St. Justin Martyr, an early church father, says the following about baptism:
… at our birth we were born without our own knowledge or choice … but may become the children of choice and knowledge (through the sacrament of baptism) …
Basically what he’s saying is that when we’re born, we’re dependent on others for everything. We rely on them to be clothed, fed, protected, and they make all of our decisions for us. In good old evangelical-speak, we are living before the “age of accountability,” at which point we’re held responsible for our own actions and decisions.
But more simply, once you know better, you’re held accountable for doing better. Until then, you live in a state of dependent, blissful ignorance. But once your eyes are opened and once you take on the mantle of understanding the differences between right and wrong, and how your choices affect yourself and others, you’re accountable for those choices and actions.
What Martyr is saying is that baptism is an outward symbol of an inward commitment to act and chose differently. We know better, so we’re committing to doing and being better. Knowledge precedes both the privilege and responsibility to choose our own way, to own it, for better or worse. Yes, we may be children of choice and knowledge prior to the actual act of being baptized, but we’re acknowledging it to the community of witnesses that we’re this journey of choice and knowledge, and we’reasking them to hold us accountable to that.
When Adam and Eve eat from the Tree of Knowledge in the Garden of Eden, the deed actually is done, so to speak, before they take a bite of fruit. They both know better before they do the deed, but they do it anyway. But like baptism, eating the fruit is an outward expression of an inward choice. And although the law in our culture says that ignorance is no excuse, sin is a little bit different. The truly sinful act takes place when we know better but don’t do better.

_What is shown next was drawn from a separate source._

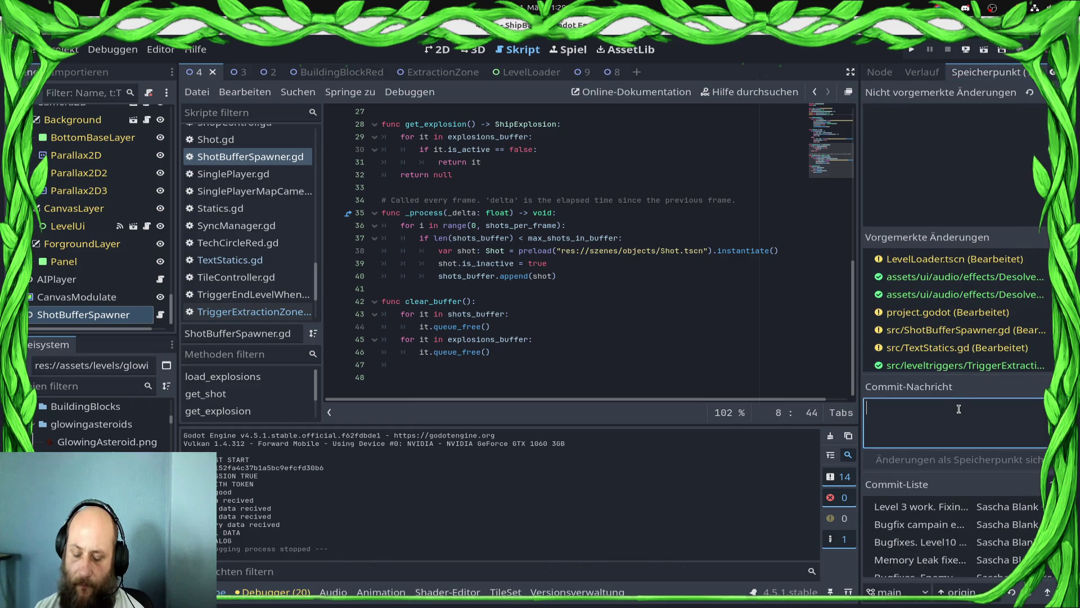
text(Performance)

And what happens then? We’re aware not only of our transgression; we are aware of our own self-deception, a betrayal of ourselves, our own dignity and promise to ourselves. It’s breaking a social and spiritual contract but, perhaps even worse, it represents a broken personal contract.
This is what happens with Adam and Eve in the Garden. God tells them what not to do and why, and so they know better. They have a choice, but they also have knowledge. Therefore they were baptized by God, in a sense, into accountability. There was an expectation – a contract – and they were expected not to violate it. And of course they did, because they, like we, have to learn the hard way, it seems.

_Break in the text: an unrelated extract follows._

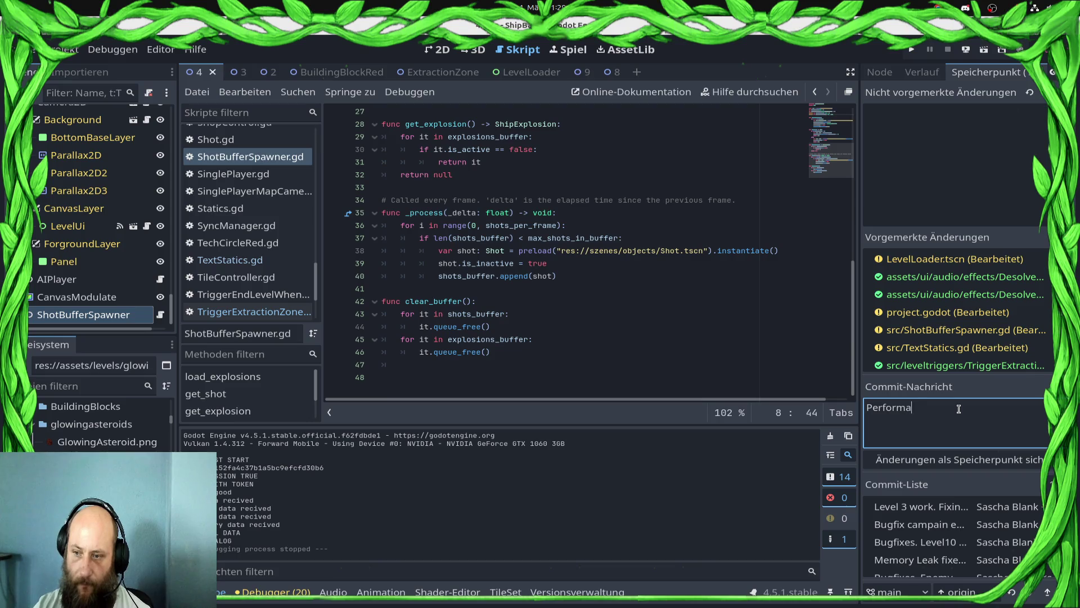
key(BackSpace)
key(BackSpace)
key(BackSpace)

When we are baptized into choice and knowledge, the bittersweet subtext to it is that we, God, and everyone witnessing knows we will break the contract. We’ll screw up. A lot. Over and over and over. But the good news is that grace is a renewable resource (thank God!). Though the hope is that all will be wine and roses following baptism, we all know it won’t be. The key, then is not to give up and turn inward, feeding a self-destructive narrative of inevitable failure when we do.
We get up, admit our shortfall, and try again. And again. And again …
Being born into truth and knowledge comes with a terrifying degree of responsibility, but it some with an abundance of grace as well. Since the beginning, it’s been this way. We don’t need the ritual of baptism to make it so, but it means we’re willing to acknowledge our part in doing better while knowing better, accepting the gift of grace at ever misstep along the way.